**** Document extract ****
OpenSource as a way. Just a thought on Anthony's blog re: OpenSource as a way of improvement.
Yes, entry programmers can improve their 1337 skillz by participating in OpenSource projects. No, they should not be required to do so. A big point of OpenSource projects is that those who participate do so because they *want* to, not because they *have* to. I can think of nothing worse then getting people saying "dude, like, gimme RW to your CVS, because I gotta do this OpenSource thing for a while". Geez Anthony, what were ya thinkin' ;-)
You can't change one parameter of the process and think that it'll still be the same. That always fails, no matter what the context is. [Random thoughts]
There may be a middle road here. One of the problem's I see with fresh out of uni coders is that the biggest project they have worked on is usually say 2 months coding (in a team of say 3 coders), so they have no real understanding of what working on 10k loc project is like. They have no idea of the real need for code documentation (because it was small enough to fit in their heads), they have no idea of the need for refactoring (we hand it in, and then we never see it again), and a total lack of ability to communicate.
So, here is a thought. Take a class of third year CS students. Bring up a CVS server and slave it to some large project. Force the students to then work at understanding the code base. Then get them to work out small projects to make changes to the tree. Make sure to update the tree nightly from the main CVS server to keep the students on their toes.
**** Data ****
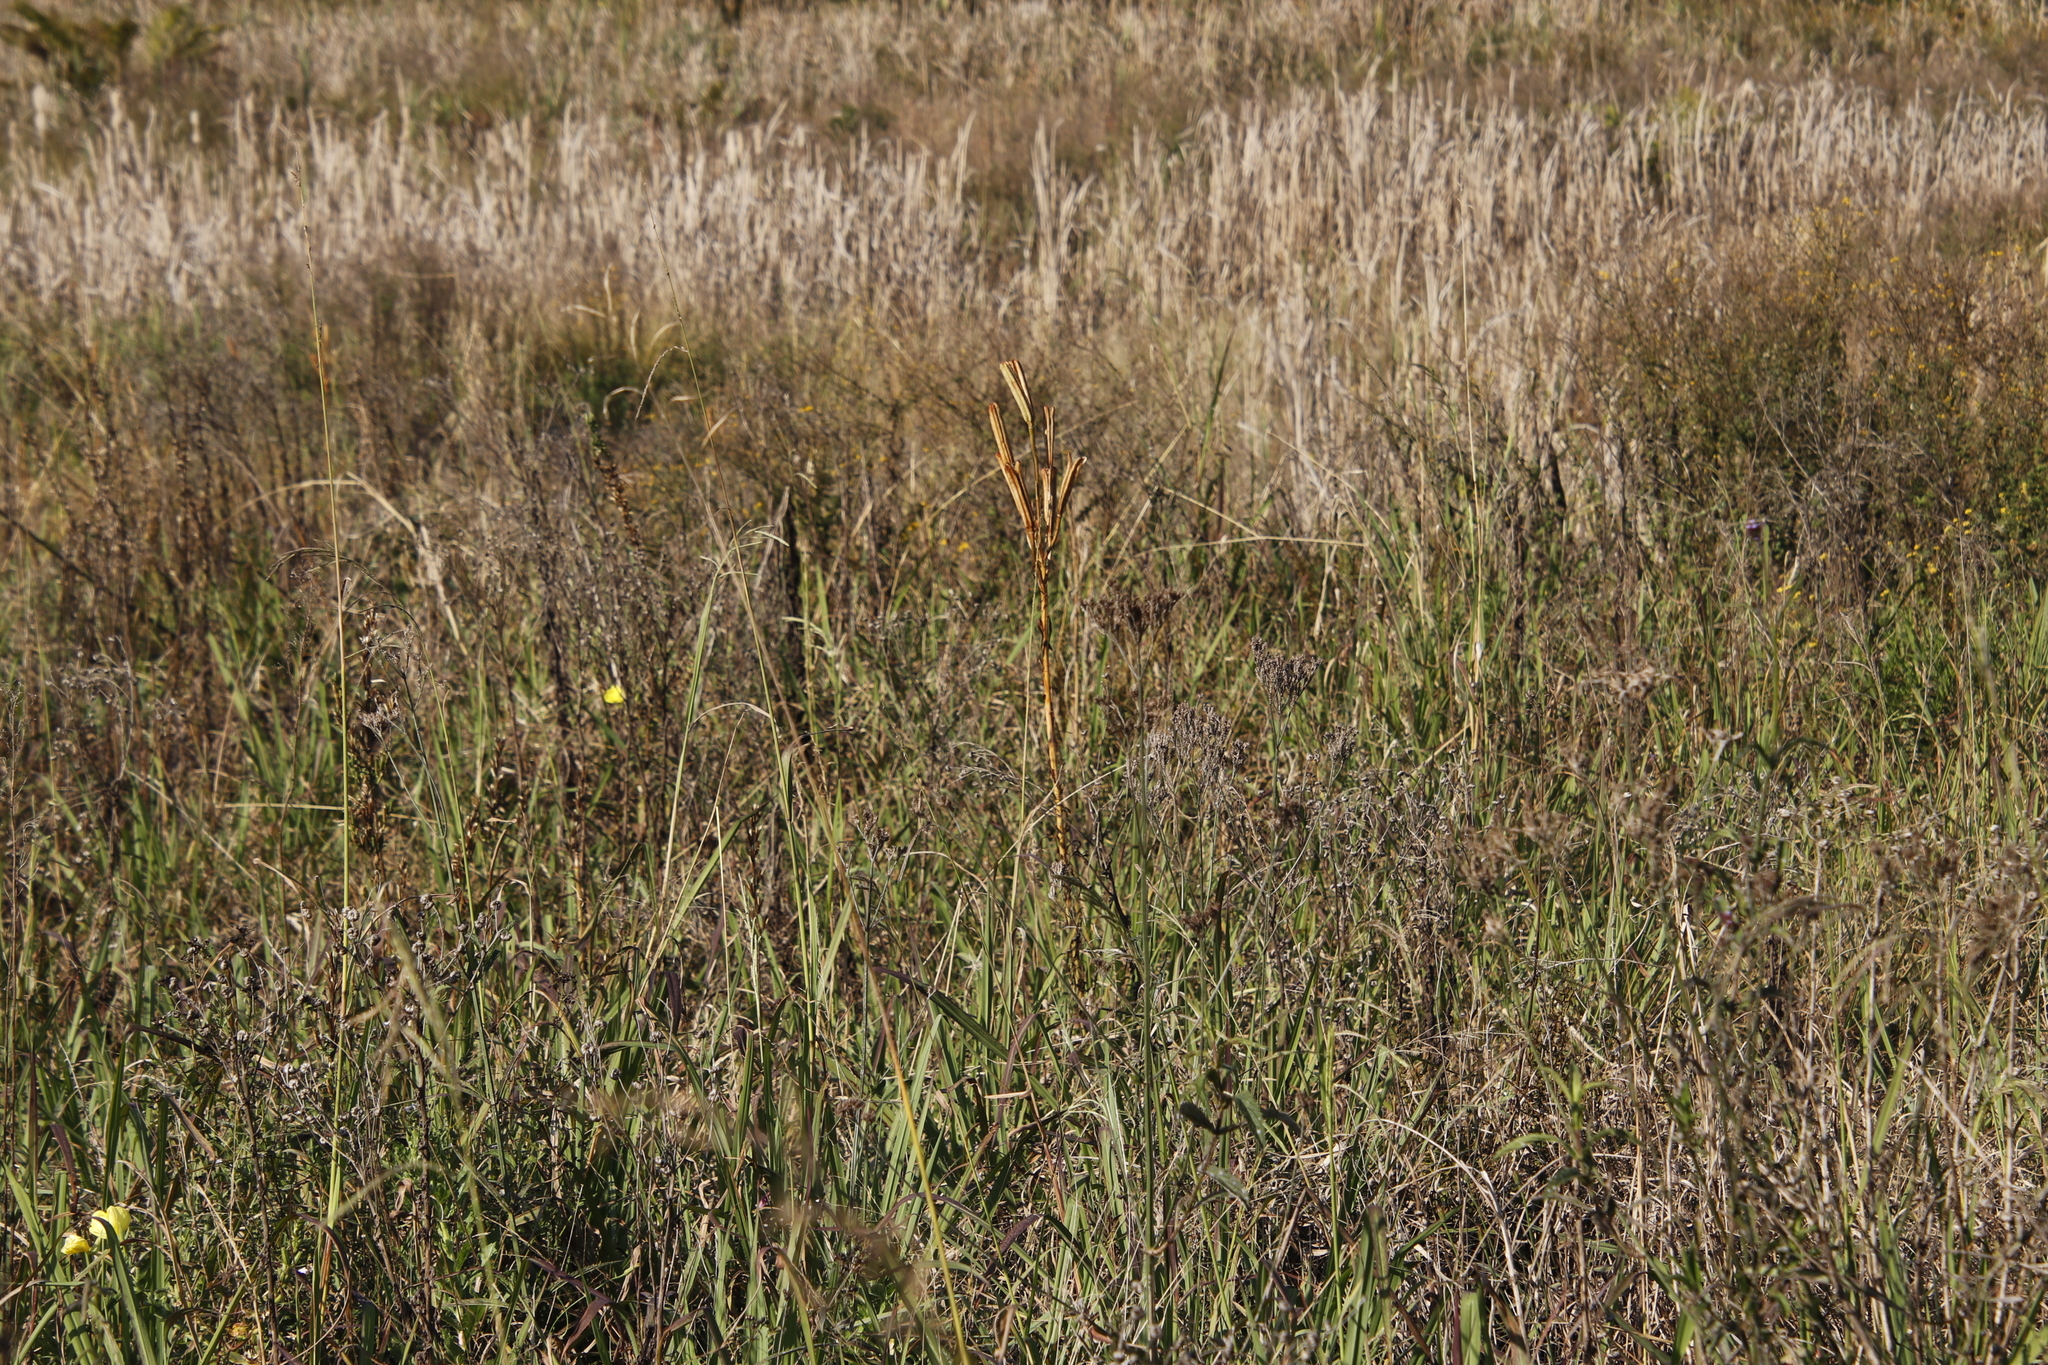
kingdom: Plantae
****
| Required tasks |
**A.** Reproduce word for word the part of the open-source blog post between "So, here is" and "on their toes.", inclusive.
**B.** Write the next part of the blog post about open source as a way for programmers to improve, following on from its final sentence.

| Answers to each task |
**A.**
So, here is a thought. Take a class of third year CS students. Bring up a CVS server and slave it to some large project. Force the students to then work at understanding the code base. Then get them to work out small projects to make changes to the tree. Make sure to update the tree nightly from the main CVS server to keep the students on their toes.

**B.**
Encourage the students to listen in on the development mailing lists. Stay subscribed to the lists yourself so that the students don't think they can be rude to the developers. It would probably be polite to clear all of this with said developers before hand too. ;)
What would the students gain out of this? An understanding of how much pain is involved in coming up to speed with a large code base. An understanding of the needs for documentation, unit tests, integration tests, and code style issues.
And finally, the funny issue that they all have to work together, as a class, on the single code base. They could be marked on their CVS commits, the number of bugs they introduced / fixed. How well they interacted with the open source group in question. Whether their modifications were useful enough, and coded well enough, to be accepted into the main cvs tree.
Lots of pain, for both teacher and students. But at least they wouldn't be walking out into the real world blind.